Quick side note: I got the Les Halles Cookbook first, and Appetites actually just came out on October 25th this year. All of my chicken stock prep and knowledge came from the Les Halles Cookbook, which had great instructions for preparing the stock but did not include exact measurements (e.g. “a wad of tomato paste”). About two hours after my stock was simmering away, my Appetites book came in the mail. In this cookbook (which is supposed to be a little more user friendly/less complex) he gives specific measurements for several different types of stocks (my estimate of “a wad” was a lot more than he recommends by the way). If you are looking for more variety, more user friendly, more home-style recipes get the Appetites book. If you are looking for recipes that are a little more involved and specific to classic French bistro cooking get the Les Halles Cookbook.
Now I have this glorious chicken stock all sealed up in my refrigerator. The problem? It didn’t yield as much stock as I was hoping, and the fact is that I am probably going to have to use almost all of the stock on one recipe. Therefore, I have been kind of taking my time because I want to choose my recipe wisely. Making a batch of stock isn’t exactly something that I will be doing on a regular basis, so I want to make sure I use it where it counts. Plus, my husband is out of town for school this month, so I want to wait until I can share a good meal with him too. I do, however, have a large number of recipes I really want to try, so I guess that means that I am going to be buying a lot more bone-in chicken and filling my freezer with bags of bones and scraps.
In the mean time I’ll likely be making a lot of meals that lend to my collection of bones as well as shells of shrimp and other seafood. In the Appetites book, there is a recipe for shrimp bisque that I really want to try. Guess what? I need to make a shellfish stock for it. Since I am kind of chicken’d out right now, I focused this week on collecting shells for a shellfish stock and made a couple of shrimp recipes. A couple of times I just sautéed some shrimp with olive oil and a lemon pepper mix that I bought. Unbelievably fast, easy, and very tasty. My other meal this week was Shrimp in Thai Coconut Sauce.

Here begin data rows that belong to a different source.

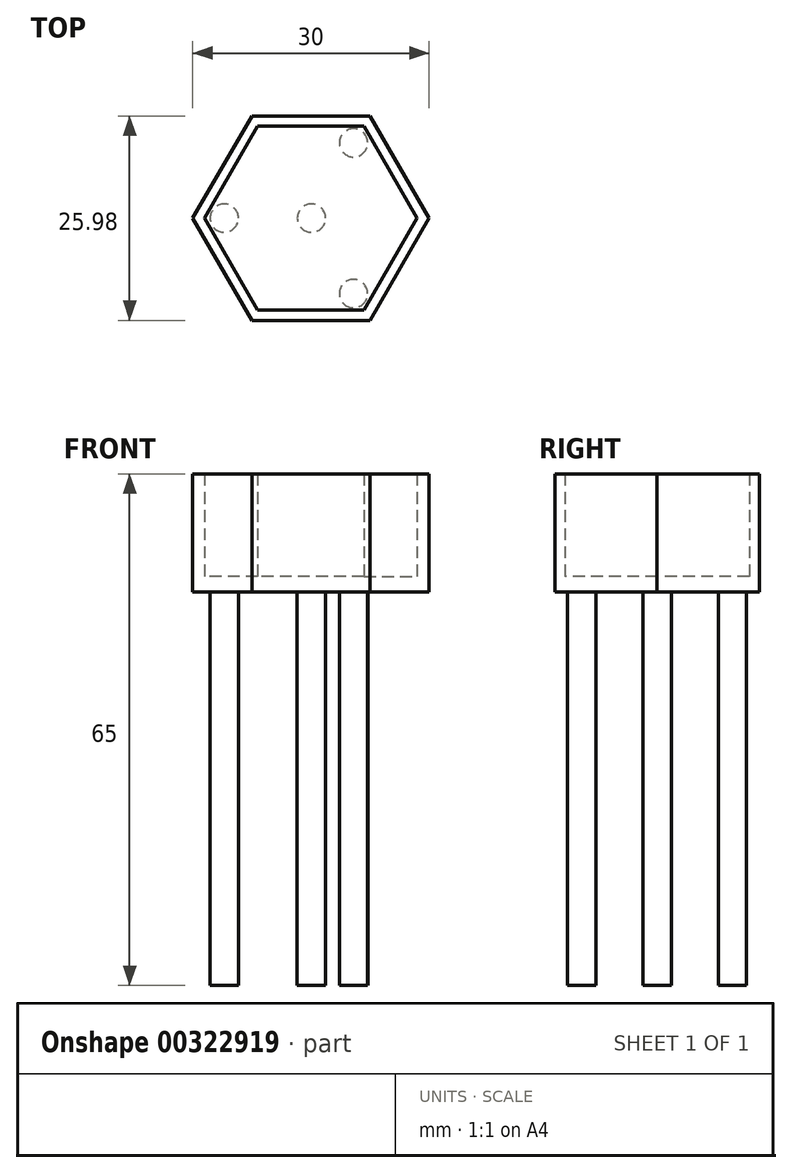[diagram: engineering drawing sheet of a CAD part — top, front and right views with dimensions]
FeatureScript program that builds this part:
annotation { "Feature Type Name" : "Feature", "Feature Type Description" : "" }
export const myFeature = defineFeature(function(context is Context, id is Id, definition is map)
    precondition{}
    {
        {
            var Q0;
            Q0=qCreatedBy(makeId("Top.planeOp"),FACE);
            var sketch = newSketch(context, id + "F0", { "sketchPlane" : qUnion([Q0])});
            skCircle(sketch, "E0.cCircle", {"center": v(0, 0) * mm, "radius": 15 * mm, "construction": true});
            skLineSegment(sketch, "E0.0", {"start": v(15, 0) * mm, "end": v(7.5, -13) * mm});
            skLineSegment(sketch, "E0.1", {"start": v(7.5, -13) * mm, "end": v(-7.5, -13) * mm});
            skLineSegment(sketch, "E0.2", {"start": v(-7.5, -13) * mm, "end": v(-15, 0) * mm});
            skLineSegment(sketch, "E0.3", {"start": v(-15, 0) * mm, "end": v(-7.5, 13) * mm});
            skLineSegment(sketch, "E0.4", {"start": v(-7.5, 13) * mm, "end": v(7.5, 13) * mm});
            skLineSegment(sketch, "E0.5", {"start": v(7.5, 13) * mm, "end": v(15, 0) * mm});
            skCircle(sketch, "E1.cCircle", {"center": v(0, 0) * mm, "radius": 13.5 * mm, "construction": true});
            skLineSegment(sketch, "E1.0", {"start": v(13.5, 0) * mm, "end": v(6.75, -11.7) * mm});
            skLineSegment(sketch, "E1.1", {"start": v(6.75, -11.7) * mm, "end": v(-6.75, -11.7) * mm});
            skLineSegment(sketch, "E1.2", {"start": v(-6.75, -11.7) * mm, "end": v(-13.5, 0) * mm});
            skLineSegment(sketch, "E1.3", {"start": v(-13.5, 0) * mm, "end": v(-6.75, 11.7) * mm});
            skLineSegment(sketch, "E1.4", {"start": v(-6.75, 11.7) * mm, "end": v(6.75, 11.7) * mm});
            skLineSegment(sketch, "E1.5", {"start": v(6.75, 11.7) * mm, "end": v(13.5, 0) * mm});
            skSolve(sketch);
        }
        {
            var Q0;
            Q0=makeQuery(id+"F0.imprint","IMPRINT",FACE,{"disambiguationData":[TD([[makeQuery(id+"F0.imprint","IMPRINT",EDGE,{"derivedFrom":sQuery(id+"F0.wireOp",EDGE,"E0.0")}),-1.0]])]});
            extrude(context, id + "F1", {"entities" : qUnion([Q0]), "depth" : 15 * mm});
        }
        {
            var Q0;
            Q0=makeQuery(id+"F0.imprint","IMPRINT",FACE,{"disambiguationData":[TD([[makeQuery(id+"F0.imprint","IMPRINT",EDGE,{"derivedFrom":sQuery(id+"F0.wireOp",EDGE,"E1.0")}),-1.0]])]});
            extrude(context, id + "F2", {"entities" : qUnion([Q0]), "operationType" : NewBodyOperationType.ADD, "depth" : 2 * mm});
        }
        {
            var Q0;
            Q0=qCreatedBy(makeId("Top.planeOp"),FACE);
            var sketch = newSketch(context, id + "F3", { "sketchPlane" : qUnion([Q0])});
            skCircle(sketch, "E2", {"center": v(-11, 0) * mm, "radius": 1.8 * mm});
            skCircle(sketch, "E3", {"center": v(5.43, 9.57) * mm, "radius": 1.8 * mm});
            skCircle(sketch, "E4", {"center": v(5.4, -9.58) * mm, "radius": 1.8 * mm});
            skCircle(sketch, "E5", {"center": v(0.07, 0) * mm, "radius": 1.8 * mm});
            skSolve(sketch);
        }
        {
            var Q0;
            Q0=makeQuery(id+"F3.imprint","IMPRINT",FACE,{"disambiguationData":[TD([[makeQuery(id+"F3.imprint","IMPRINT",EDGE,{"derivedFrom":sQuery(id+"F3.wireOp",EDGE,"E2")}),1.0]])]});
            var Q1;
            Q1=makeQuery(id+"F3.imprint","IMPRINT",FACE,{"disambiguationData":[TD([[makeQuery(id+"F3.imprint","IMPRINT",EDGE,{"derivedFrom":sQuery(id+"F3.wireOp",EDGE,"E3")}),1.0]])]});
            var Q2;
            Q2=makeQuery(id+"F3.imprint","IMPRINT",FACE,{"disambiguationData":[TD([[makeQuery(id+"F3.imprint","IMPRINT",EDGE,{"derivedFrom":sQuery(id+"F3.wireOp",EDGE,"E4")}),1.0]])]});
            var Q3;
            Q3=makeQuery(id+"F3.imprint","IMPRINT",FACE,{"disambiguationData":[TD([[makeQuery(id+"F3.imprint","IMPRINT",EDGE,{"derivedFrom":sQuery(id+"F3.wireOp",EDGE,"E5")}),1.0]])]});
            extrude(context, id + "F4", {"entities" : qUnion([Q0, Q1, Q2, Q3]), "operationType" : NewBodyOperationType.ADD, "oppositeDirection" : true, "depth" : 50 * mm});
        }
    });
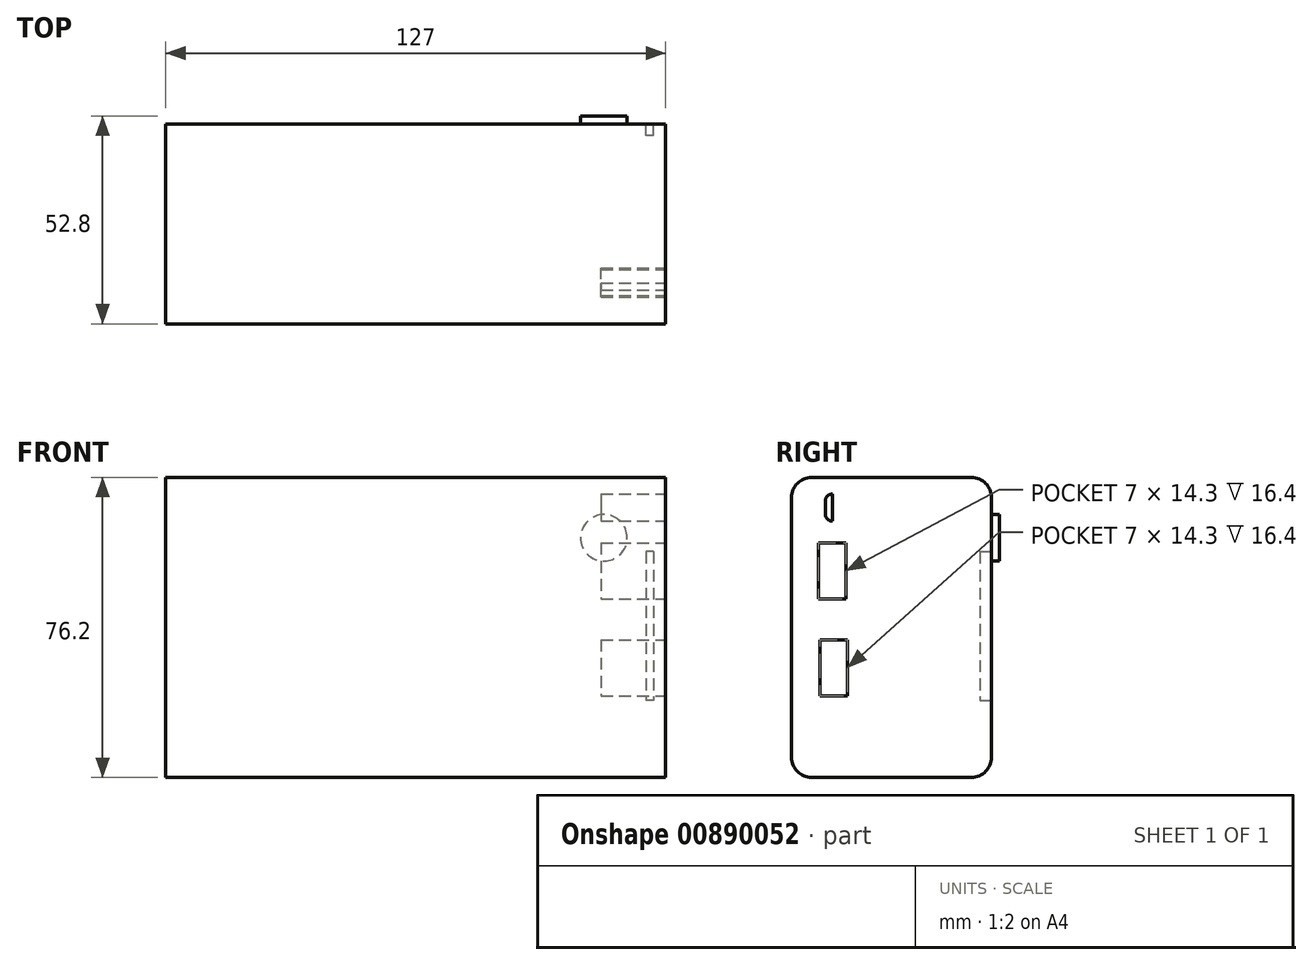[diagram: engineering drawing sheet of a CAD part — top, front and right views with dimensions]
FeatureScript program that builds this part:
annotation { "Feature Type Name" : "Feature", "Feature Type Description" : "" }
export const myFeature = defineFeature(function(context is Context, id is Id, definition is map)
    precondition{}
    {
        {
            var Q0;
            Q0=qCreatedBy(makeId("Front.planeOp"),FACE);
            var sketch = newSketch(context, id + "F0", { "sketchPlane" : qUnion([Q0])});
            skLineSegment(sketch, "E0.bottom", {"start": v(63.5, -38.1) * mm, "end": v(-63.5, -38.1) * mm});
            skLineSegment(sketch, "E0.top", {"start": v(63.5, 38.1) * mm, "end": v(-63.5, 38.1) * mm});
            skLineSegment(sketch, "E0.left", {"start": v(63.5, -38.1) * mm, "end": v(63.5, 38.1) * mm});
            skLineSegment(sketch, "E0.right", {"start": v(-63.5, -38.1) * mm, "end": v(-63.5, 38.1) * mm});
            skPoint(sketch, "E0.middle", {"position": v(0, 0) * mm});
            skSolve(sketch);
        }
        {
            var Q0;
            Q0 = qSketchRegion(id + "F0", true);
            extrude(context, id + "F1", {"entities" : qUnion([Q0]), "oppositeDirection" : true, "depth" : 50.8 * mm, "offsetDistance" : 25.4 * mm});
        }
        {
            var Q0;
            Q0=makeQuery(id+"F1.opExtrude","CAP_EDGE",EDGE,{"disambiguationData":[OSD([sQuery(id+"F0.wireOp",EDGE,"E0.bottom")])],"isStart":false});
            var Q1;
            Q1=makeQuery(id+"F1.opExtrude","CAP_EDGE",EDGE,{"disambiguationData":[OSD([sQuery(id+"F0.wireOp",EDGE,"E0.bottom")])],"isStart":true});
            var Q2;
            Q2=makeQuery(id+"F1.opExtrude","CAP_EDGE",EDGE,{"disambiguationData":[OSD([sQuery(id+"F0.wireOp",EDGE,"E0.top")])],"isStart":true});
            var Q3;
            Q3=makeQuery(id+"F1.opExtrude","CAP_EDGE",EDGE,{"disambiguationData":[OSD([sQuery(id+"F0.wireOp",EDGE,"E0.top")])],"isStart":false});
            fillet(context, id + "F2", {"entities" : qUnion([Q0, Q1, Q2, Q3]), "radius" : 5.08 * mm, "tangentPropagation" : true, "allowEdgeOverflow" : false});
        }
        {
            var Q0;
            Q0=makeQuery(id+"F1.opExtrude","SWEPT_FACE",FACE,{"disambiguationData":[OSD([sQuery(id+"F0.wireOp",EDGE,"E0.left")])]});
            var sketch = newSketch(context, id + "F3", { "sketchPlane" : qUnion([Q0])});
            skLineSegment(sketch, "E1.bottom", {"start": v(6.83, 21.47) * mm, "end": v(13.83, 21.47) * mm});
            skLineSegment(sketch, "E1.top", {"start": v(6.83, 7.17) * mm, "end": v(13.83, 7.17) * mm});
            skLineSegment(sketch, "E1.left", {"start": v(6.83, 21.47) * mm, "end": v(6.83, 7.17) * mm});
            skLineSegment(sketch, "E1.right", {"start": v(13.83, 21.47) * mm, "end": v(13.83, 7.17) * mm});
            skSolve(sketch);
        }
        {
            var Q0;
            Q0=makeQuery(id+"F3.imprint","IMPRINT",FACE,{"disambiguationData":[TD([[makeQuery(id+"F3.imprint","IMPRINT",EDGE,{"derivedFrom":sQuery(id+"F3.wireOp",EDGE,"E1.bottom")}),-1.0]])]});
            extrude(context, id + "F4", {"entities" : qUnion([Q0]), "operationType" : NewBodyOperationType.REMOVE, "oppositeDirection" : true, "depth" : 16.4 * mm, "offsetDistance" : 25.4 * mm});
        }
        {
            var Q0;
            Q0=makeQuery(id+"F1.opExtrude","SWEPT_FACE",FACE,{"disambiguationData":[OSD([sQuery(id+"F0.wireOp",EDGE,"E0.left")])]});
            var sketch = newSketch(context, id + "F5", { "sketchPlane" : qUnion([Q0])});
            skLineSegment(sketch, "E2.bottom", {"start": v(7.22, -3.12) * mm, "end": v(14.22, -3.12) * mm});
            skLineSegment(sketch, "E2.top", {"start": v(7.22, -17.42) * mm, "end": v(14.22, -17.42) * mm});
            skLineSegment(sketch, "E2.left", {"start": v(7.22, -3.12) * mm, "end": v(7.22, -17.42) * mm});
            skLineSegment(sketch, "E2.right", {"start": v(14.22, -3.12) * mm, "end": v(14.22, -17.42) * mm});
            skSolve(sketch);
        }
        {
            var Q0;
            Q0=makeQuery(id+"F5.imprint","IMPRINT",FACE,{"disambiguationData":[TD([[makeQuery(id+"F5.imprint","IMPRINT",EDGE,{"derivedFrom":sQuery(id+"F5.wireOp",EDGE,"E2.bottom")}),-1.0]])]});
            extrude(context, id + "F6", {"entities" : qUnion([Q0]), "operationType" : NewBodyOperationType.REMOVE, "oppositeDirection" : true, "depth" : 16.4 * mm, "offsetDistance" : 25.4 * mm});
        }
        {
            var Q0;
            Q0=makeQuery(id+"F1.opExtrude","SWEPT_FACE",FACE,{"disambiguationData":[OSD([sQuery(id+"F0.wireOp",EDGE,"E0.left")])]});
            var sketch = newSketch(context, id + "F7", { "sketchPlane" : qUnion([Q0])});
            skLineSegment(sketch, "E3.bottom", {"start": v(10.37, 33.9) * mm, "end": v(10.42, 33.9) * mm});
            skLineSegment(sketch, "E3.top", {"start": v(10.37, 27) * mm, "end": v(10.42, 27) * mm});
            skLineSegment(sketch, "E3.left", {"start": v(8.57, 32.1) * mm, "end": v(8.57, 28.8) * mm});
            skLineSegment(sketch, "E3.right", {"start": v(10.42, 33.9) * mm, "end": v(10.42, 27) * mm});
            skPoint(sketch, "E4.visualSharp", {"position": v(8.57, 33.9) * mm});
            skArc(sketch, "E4.filletArc", {"start": v(10.37, 33.9) * mm, "mid": v(9.1, 33.37) * mm, "end": v(8.57, 32.1) * mm});
            skPoint(sketch, "E5.visualSharp", {"position": v(8.57, 27) * mm});
            skArc(sketch, "E5.filletArc", {"start": v(8.57, 28.8) * mm, "mid": v(9.1, 27.53) * mm, "end": v(10.37, 27) * mm});
            skSolve(sketch);
        }
        {
            var Q0;
            Q0=makeQuery(id+"F7.imprint","IMPRINT",FACE,{"disambiguationData":[TD([[makeQuery(id+"F7.imprint","IMPRINT",EDGE,{"derivedFrom":sQuery(id+"F7.wireOp",EDGE,"E3.bottom")}),-1.0]])]});
            extrude(context, id + "F8", {"entities" : qUnion([Q0]), "operationType" : NewBodyOperationType.REMOVE, "oppositeDirection" : true, "depth" : 16.4 * mm, "offsetDistance" : 25.4 * mm});
        }
        {
            var Q0;
            Q0=makeQuery(id+"F1.opExtrude","CAP_FACE",FACE,{"disambiguationData":[OSD([sQuery(id+"F0.wireOp",EDGE,"E0.bottom"),sQuery(id+"F0.wireOp",EDGE,"E0.top"),sQuery(id+"F0.wireOp",EDGE,"E0.left"),sQuery(id+"F0.wireOp",EDGE,"E0.right")])],"isStart":false});
            var sketch = newSketch(context, id + "F9", { "sketchPlane" : qUnion([Q0])});
            skLineSegment(sketch, "E6.bottom", {"start": v(-60.4, 19.25) * mm, "end": v(-58.56, 19.25) * mm});
            skLineSegment(sketch, "E6.top", {"start": v(-60.4, -18.6) * mm, "end": v(-58.56, -18.6) * mm});
            skLineSegment(sketch, "E6.left", {"start": v(-60.4, 19.25) * mm, "end": v(-60.4, -18.6) * mm});
            skLineSegment(sketch, "E6.right", {"start": v(-58.56, 19.25) * mm, "end": v(-58.56, -18.6) * mm});
            skSolve(sketch);
        }
        {
            var Q0;
            Q0 = qSketchRegion(id + "F9", true);
            extrude(context, id + "F10", {"entities" : qUnion([Q0]), "operationType" : NewBodyOperationType.REMOVE, "oppositeDirection" : true, "depth" : 3 * mm, "offsetDistance" : 25.4 * mm});
        }
        {
            var Q0;
            Q0=makeQuery(id+"F1.opExtrude","CAP_FACE",FACE,{"disambiguationData":[OSD([sQuery(id+"F0.wireOp",EDGE,"E0.bottom"),sQuery(id+"F0.wireOp",EDGE,"E0.top"),sQuery(id+"F0.wireOp",EDGE,"E0.left"),sQuery(id+"F0.wireOp",EDGE,"E0.right")])],"isStart":false});
            var sketch = newSketch(context, id + "F11", { "sketchPlane" : qUnion([Q0])});
            skCircle(sketch, "E7", {"center": v(-47.83, 22.76) * mm, "radius": 5.92 * mm});
            skPoint(sketch, "E7.first.point", {"position": v(-53.24, 25.18) * mm});
            skPoint(sketch, "E7.second.point", {"position": v(-46.49, 17) * mm});
            skPoint(sketch, "E7.third.point", {"position": v(-44.03, 18.23) * mm});
            skSolve(sketch);
        }
        {
            var Q0;
            Q0=makeQuery(id+"F11.imprint","IMPRINT",FACE,{"disambiguationData":[TD([[makeQuery(id+"F11.imprint","IMPRINT",EDGE,{"derivedFrom":sQuery(id+"F11.wireOp",EDGE,"E7")}),1.0]])]});
            extrude(context, id + "F12", {"entities" : qUnion([Q0]), "operationType" : NewBodyOperationType.ADD, "depth" : 2 * mm, "offsetDistance" : 25.4 * mm});
        }
    });
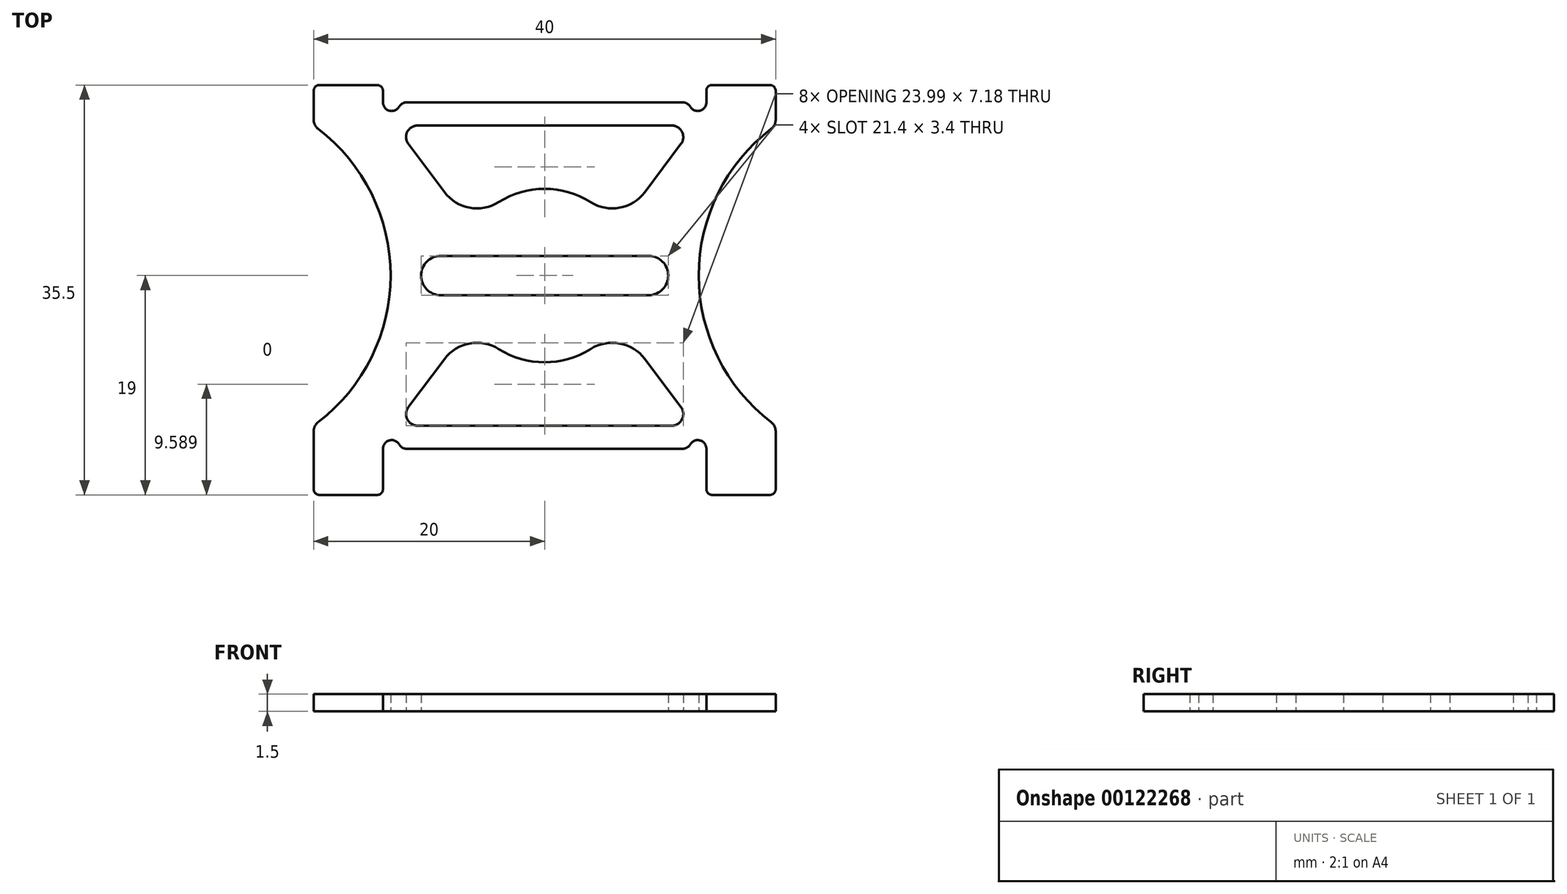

This recipe was pretty quick overall. Not a lot of prep time, cooking time isn’t bad either. Total (because I still don’t prep very well) it took me about an hour, but I wasn’t entirely focused either. This dish is fun because it has colorful ingredients, and I was really happy with how the flavor turned out. Basically there are 5 steps:
1. Sautee peppers and onions
2. Sautee shrimp
3. Make sauce
4. Reduce sauce with peppers and onions
5. Stir in shrimp with basil and cilantro
I served this over rice noodles. Because I love rice noodles.
**Very important side note** if you do try this recipe you are going to be overwhelmed with worry in step 4. The sauce in this recipe uses fish sauce as one of its ingredients. Obviously fish sauce doesn’t smell the best, but when you mix it in with the coconut milk, lime, peanut butter, etc. it doesn’t seem too bad. When you pour the sauce in and bring it to a boil, it is going to make your entire kitchen and possibly apartment or house SMELL LIKE HOT GARBAGE. Do not be alarmed!! Believe me it is going to smell awful for about 5 minutes, but then as you continue to simmer, the sauce you will basically cook off some of that smell, and the end result is really great. It doesn’t smell or taste like fish, I promise you.
Anyway, you can pretty much guarantee that I will be eating a lot of chicken and shrimp for a while so that I can build up my stock collection and possibly even make some demi glaze. When it is time to bust out the big guns and actually make something that one of these stocks goes into, I will let you know. Hopefully when I finally do make one of the recipes I don’t screw it up. That would be a bummer.